Le lendemain, 12 novembre, Cyrus Smith et ses compagnons reprirent quelque espoir. Harbert était revenu de sa longue stupeur. Il ouvrit les yeux, il reconnut Cyrus Smith, le reporter, Pencroff. Il prononça deux ou trois mots. Il ne savait ce qui s’était passé. On le lui apprit, et Gédéon Spilett le supplia de garder un repos absolu, lui disant que sa vie n’était pas en danger et que ses blessures se cicatriseraient en quelques jours. Du reste, Harbert ne souffrait presque pas, et cette eau froide, dont on les arrosait incessamment, empêchait toute inflammation des plaies. La suppuration s’établissait d’une façon régulière, la fièvre ne tendait pas à augmenter, et l’on pouvait espérer que cette terrible blessure n’entraînerait aucune catastrophe. Pencroff sentit son cœur se dégonfler peu à peu. Il était comme une sœur de charité, comme une mère au lit de son enfant.

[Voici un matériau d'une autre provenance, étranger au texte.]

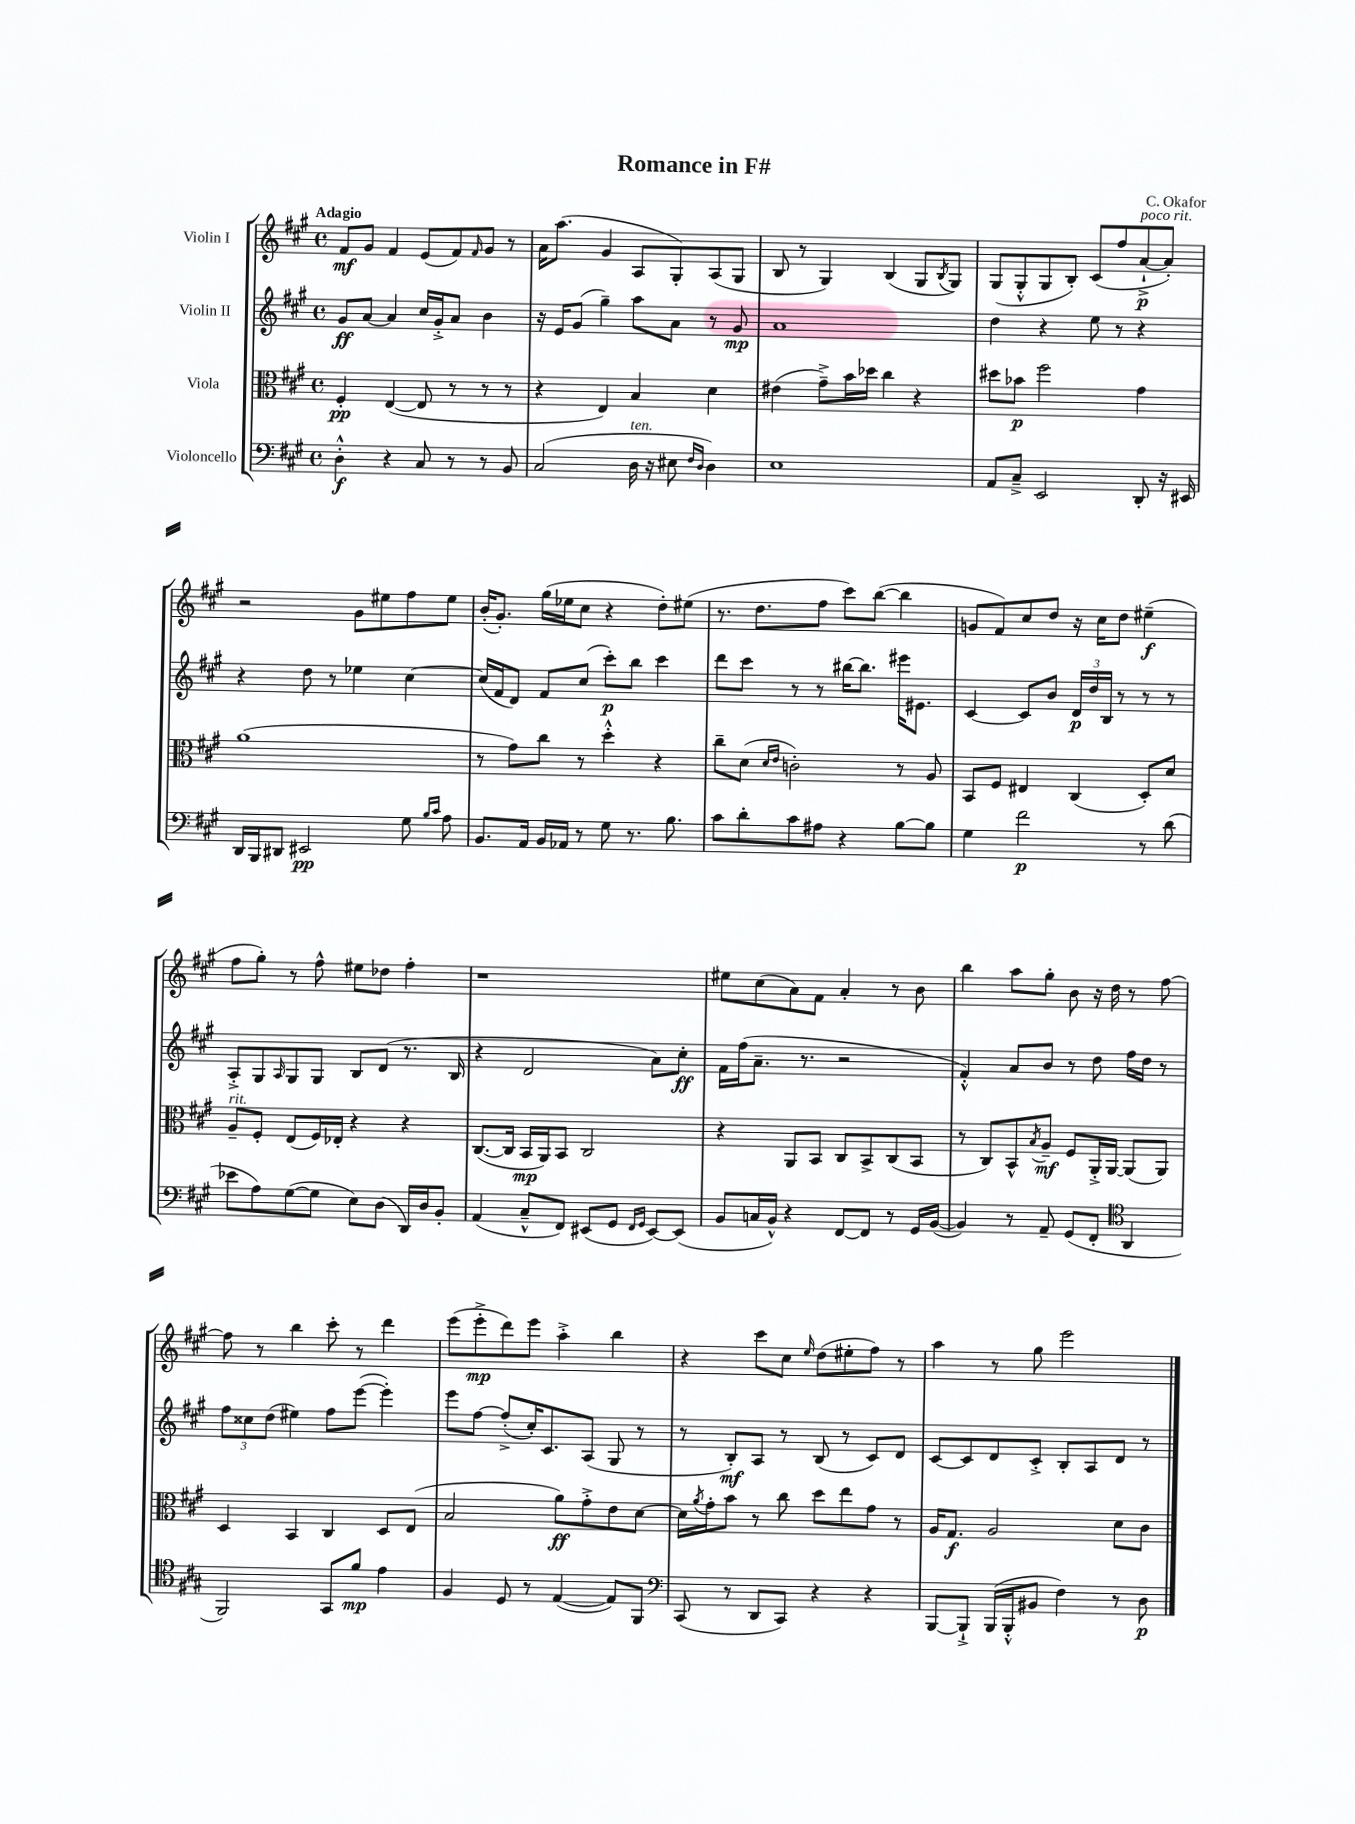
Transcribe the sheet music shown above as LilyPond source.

Harbert s’assoupit de nouveau, mais son sommeil parut être meilleur.

« Répétez-moi que vous espérez, monsieur Spilett ! dit Pencroff. Répétez-moi que vous sauverez Harbert !

— Oui, nous le sauverons ! répondit le reporter. La blessure est grave, et peut-être même la balle a-t-elle traversé le poumon, mais la perforation de cet organe n’est pas mortelle.

— Dieu vous entende ! » répéta Pencroff.

Comme on le pense bien, depuis vingt-quatre heures qu’ils étaient au corral, les colons n’avaient eu d’autre pensée que de soigner Harbert. Ils ne s’étaient préoccupés ni du danger qui pouvait les menacer si les convicts revenaient, ni des précautions à prendre pour l’avenir.

Mais ce jour-là, pendant que Pencroff veillait au lit du malade, Cyrus Smith et le reporter s’entretinrent de ce qu’il convenait de faire.